If you like dragons and other fantastical beasts, magic in many forms, warfare in all its gritty desperation, then this is the book for you. Ben has created great characters, be they human, dragon, werewolf, and myriad other creatures, that are well fleshed out with strong personalities and believable story arcs. They are all the way they are because the world formed them that way. Emaneska is a cruel world where peace is bought through ruthless oppression. Magic is forbidden, torture and death are inevitable for all who possess a magical artefact, book, or an ability. Daemons are free to roam the land devouring flesh and souls. The God, Loki, has also returned and meddles to stoke the flames of war – the rotten, condescending sod. He’s manipulating the despot, Emperor Malvus, and helping him create twisted versions of the Written (mages made by tattooing magic books into their skins, an agonising process for the cleric tattooist and mage alike with a high likelihood of death).
Near the beginning of the book we meet Mithrid, a young girl whose world and all she loves is brutally destroyed, and is left seething with incandescent anger. She’s ends up far to the north in the snowbound mountain city of Scalussen with the last of the rebels who fight against the despotic Emperor Malvus. With help, she works out ways to manage her anger, works out how to get revenge, and works with the rebels against the hated Malvus. She’s spunky, good with an axe, but also thoughtful, once she gets past that anger.
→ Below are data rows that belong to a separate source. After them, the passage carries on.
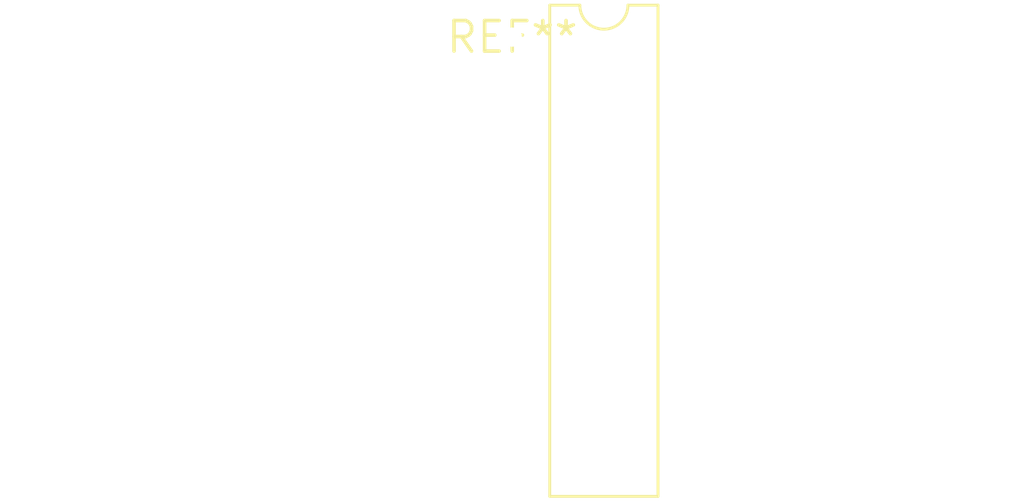
<source format=kicad_pcb>
(kicad_pcb (version 20240108) (generator pcbnew)

  (general
    (thickness 1.6)
  )

  (paper "A4")
  (layers
    (0 "F.Cu" signal)
    (31 "B.Cu" signal)
    (32 "B.Adhes" user "B.Adhesive")
    (33 "F.Adhes" user "F.Adhesive")
    (34 "B.Paste" user)
    (35 "F.Paste" user)
    (36 "B.SilkS" user "B.Silkscreen")
    (37 "F.SilkS" user "F.Silkscreen")
    (38 "B.Mask" user)
    (39 "F.Mask" user)
    (40 "Dwgs.User" user "User.Drawings")
    (41 "Cmts.User" user "User.Comments")
    (42 "Eco1.User" user "User.Eco1")
    (43 "Eco2.User" user "User.Eco2")
    (44 "Edge.Cuts" user)
    (45 "Margin" user)
    (46 "B.CrtYd" user "B.Courtyard")
    (47 "F.CrtYd" user "F.Courtyard")
    (48 "B.Fab" user)
    (49 "F.Fab" user)
    (50 "User.1" user)
    (51 "User.2" user)
    (52 "User.3" user)
    (53 "User.4" user)
    (54 "User.5" user)
    (55 "User.6" user)
    (56 "User.7" user)
    (57 "User.8" user)
    (58 "User.9" user)
  )

  (setup
    (pad_to_mask_clearance 0)
    (pcbplotparams
      (layerselection 0x00010fc_ffffffff)
      (plot_on_all_layers_selection 0x0000000_00000000)
      (disableapertmacros false)
      (usegerberextensions false)
      (usegerberattributes false)
      (usegerberadvancedattributes false)
      (creategerberjobfile false)
      (dashed_line_dash_ratio 12.000000)
      (dashed_line_gap_ratio 3.000000)
      (svgprecision 4)
      (plotframeref false)
      (viasonmask false)
      (mode 1)
      (useauxorigin false)
      (hpglpennumber 1)
      (hpglpenspeed 20)
      (hpglpendiameter 15.000000)
      (dxfpolygonmode false)
      (dxfimperialunits false)
      (dxfusepcbnewfont false)
      (psnegative false)
      (psa4output false)
      (plotreference false)
      (plotvalue false)
      (plotinvisibletext false)
      (sketchpadsonfab false)
      (subtractmaskfromsilk false)
      (outputformat 1)
      (mirror false)
      (drillshape 1)
      (scaleselection 1)
      (outputdirectory "")
    )
  )

  (net 0 "")

  (footprint "CERDIP-16_W7.62mm_SideBrazed_LongPads" (layer "F.Cu") (at 0 0))

)

</source>
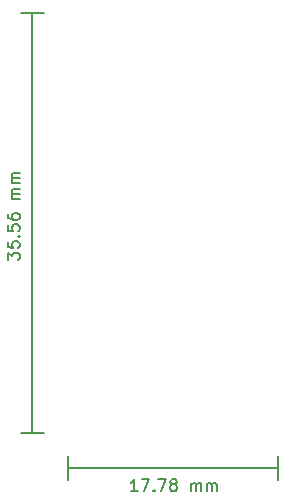
<source format=gbr>
G04 #@! TF.GenerationSoftware,KiCad,Pcbnew,5.1.9-1.fc33*
G04 #@! TF.CreationDate,2021-04-25T18:50:46+02:00*
G04 #@! TF.ProjectId,reDIP-SID,72654449-502d-4534-9944-2e6b69636164,0.2*
G04 #@! TF.SameCoordinates,PX5e28010PY8011a50*
G04 #@! TF.FileFunction,OtherDrawing,Comment*
%FSLAX46Y46*%
G04 Gerber Fmt 4.6, Leading zero omitted, Abs format (unit mm)*
G04 Created by KiCad (PCBNEW 5.1.9-1.fc33) date 2021-04-25 18:50:46*
%MOMM*%
%LPD*%
G01*
G04 APERTURE LIST*
%ADD10C,0.150000*%
G04 APERTURE END LIST*
D10*
X-5087620Y14635715D02*
X-5087620Y15254762D01*
X-4706667Y14921429D01*
X-4706667Y15064286D01*
X-4659048Y15159524D01*
X-4611429Y15207143D01*
X-4516191Y15254762D01*
X-4278096Y15254762D01*
X-4182858Y15207143D01*
X-4135239Y15159524D01*
X-4087620Y15064286D01*
X-4087620Y14778572D01*
X-4135239Y14683334D01*
X-4182858Y14635715D01*
X-5087620Y16159524D02*
X-5087620Y15683334D01*
X-4611429Y15635715D01*
X-4659048Y15683334D01*
X-4706667Y15778572D01*
X-4706667Y16016667D01*
X-4659048Y16111905D01*
X-4611429Y16159524D01*
X-4516191Y16207143D01*
X-4278096Y16207143D01*
X-4182858Y16159524D01*
X-4135239Y16111905D01*
X-4087620Y16016667D01*
X-4087620Y15778572D01*
X-4135239Y15683334D01*
X-4182858Y15635715D01*
X-4182858Y16635715D02*
X-4135239Y16683334D01*
X-4087620Y16635715D01*
X-4135239Y16588096D01*
X-4182858Y16635715D01*
X-4087620Y16635715D01*
X-5087620Y17588096D02*
X-5087620Y17111905D01*
X-4611429Y17064286D01*
X-4659048Y17111905D01*
X-4706667Y17207143D01*
X-4706667Y17445239D01*
X-4659048Y17540477D01*
X-4611429Y17588096D01*
X-4516191Y17635715D01*
X-4278096Y17635715D01*
X-4182858Y17588096D01*
X-4135239Y17540477D01*
X-4087620Y17445239D01*
X-4087620Y17207143D01*
X-4135239Y17111905D01*
X-4182858Y17064286D01*
X-5087620Y18492858D02*
X-5087620Y18302381D01*
X-5040000Y18207143D01*
X-4992381Y18159524D01*
X-4849524Y18064286D01*
X-4659048Y18016667D01*
X-4278096Y18016667D01*
X-4182858Y18064286D01*
X-4135239Y18111905D01*
X-4087620Y18207143D01*
X-4087620Y18397620D01*
X-4135239Y18492858D01*
X-4182858Y18540477D01*
X-4278096Y18588096D01*
X-4516191Y18588096D01*
X-4611429Y18540477D01*
X-4659048Y18492858D01*
X-4706667Y18397620D01*
X-4706667Y18207143D01*
X-4659048Y18111905D01*
X-4611429Y18064286D01*
X-4516191Y18016667D01*
X-4087620Y19778572D02*
X-4754286Y19778572D01*
X-4659048Y19778572D02*
X-4706667Y19826191D01*
X-4754286Y19921429D01*
X-4754286Y20064286D01*
X-4706667Y20159524D01*
X-4611429Y20207143D01*
X-4087620Y20207143D01*
X-4611429Y20207143D02*
X-4706667Y20254762D01*
X-4754286Y20350000D01*
X-4754286Y20492858D01*
X-4706667Y20588096D01*
X-4611429Y20635715D01*
X-4087620Y20635715D01*
X-4087620Y21111905D02*
X-4754286Y21111905D01*
X-4659048Y21111905D02*
X-4706667Y21159524D01*
X-4754286Y21254762D01*
X-4754286Y21397620D01*
X-4706667Y21492858D01*
X-4611429Y21540477D01*
X-4087620Y21540477D01*
X-4611429Y21540477D02*
X-4706667Y21588096D01*
X-4754286Y21683334D01*
X-4754286Y21826191D01*
X-4706667Y21921429D01*
X-4611429Y21969048D01*
X-4087620Y21969048D01*
X-2000000Y0D02*
X-4000000Y0D01*
X-2000000Y35560000D02*
X-4000000Y35560000D01*
X-3000000Y0D02*
X-3000000Y35560000D01*
X5914761Y-4942380D02*
X5343333Y-4942380D01*
X5629047Y-4942380D02*
X5629047Y-3942380D01*
X5533809Y-4085238D01*
X5438571Y-4180476D01*
X5343333Y-4228095D01*
X6248095Y-3942380D02*
X6914761Y-3942380D01*
X6486190Y-4942380D01*
X7295714Y-4847142D02*
X7343333Y-4894761D01*
X7295714Y-4942380D01*
X7248095Y-4894761D01*
X7295714Y-4847142D01*
X7295714Y-4942380D01*
X7676666Y-3942380D02*
X8343333Y-3942380D01*
X7914761Y-4942380D01*
X8867142Y-4370952D02*
X8771904Y-4323333D01*
X8724285Y-4275714D01*
X8676666Y-4180476D01*
X8676666Y-4132857D01*
X8724285Y-4037619D01*
X8771904Y-3990000D01*
X8867142Y-3942380D01*
X9057619Y-3942380D01*
X9152857Y-3990000D01*
X9200476Y-4037619D01*
X9248095Y-4132857D01*
X9248095Y-4180476D01*
X9200476Y-4275714D01*
X9152857Y-4323333D01*
X9057619Y-4370952D01*
X8867142Y-4370952D01*
X8771904Y-4418571D01*
X8724285Y-4466190D01*
X8676666Y-4561428D01*
X8676666Y-4751904D01*
X8724285Y-4847142D01*
X8771904Y-4894761D01*
X8867142Y-4942380D01*
X9057619Y-4942380D01*
X9152857Y-4894761D01*
X9200476Y-4847142D01*
X9248095Y-4751904D01*
X9248095Y-4561428D01*
X9200476Y-4466190D01*
X9152857Y-4418571D01*
X9057619Y-4370952D01*
X10438571Y-4942380D02*
X10438571Y-4275714D01*
X10438571Y-4370952D02*
X10486190Y-4323333D01*
X10581428Y-4275714D01*
X10724285Y-4275714D01*
X10819523Y-4323333D01*
X10867142Y-4418571D01*
X10867142Y-4942380D01*
X10867142Y-4418571D02*
X10914761Y-4323333D01*
X11010000Y-4275714D01*
X11152857Y-4275714D01*
X11248095Y-4323333D01*
X11295714Y-4418571D01*
X11295714Y-4942380D01*
X11771904Y-4942380D02*
X11771904Y-4275714D01*
X11771904Y-4370952D02*
X11819523Y-4323333D01*
X11914761Y-4275714D01*
X12057619Y-4275714D01*
X12152857Y-4323333D01*
X12200476Y-4418571D01*
X12200476Y-4942380D01*
X12200476Y-4418571D02*
X12248095Y-4323333D01*
X12343333Y-4275714D01*
X12486190Y-4275714D01*
X12581428Y-4323333D01*
X12629047Y-4418571D01*
X12629047Y-4942380D01*
X0Y-3000000D02*
X17780000Y-3000000D01*
X17780000Y-2000000D02*
X17780000Y-4000000D01*
X0Y-2000000D02*
X0Y-4000000D01*
M02*

</source>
Ben is a descriptive writer, which I appreciate as I love to see and understand the world through the eyes of the protagonists. There’s plenty of action of one form or another as the story progresses, and at no time did I feel the story slacked off, in fact I was happy when a POV character stopped for a moment of contemplation so I could catch my breath, so to speak. The world building is solid, with a decent magic system, lands, races, a history that is rooted somewhat on that of Earth’s, and a multitude of fae creatures. He’s even thrown in a race of yetis with their own hulk-like abilities – awesome.
It was an immersive read that I enjoyed on many levels. Thanks for writing it Ben.
All the best to all of you
Rosa B Watkinson
P.S. Though the dreaded virus is spiking for the second time and life stutters under lockdowns, isn’t it uplifting to see and hear of the caring and kindness of so many people all over the world.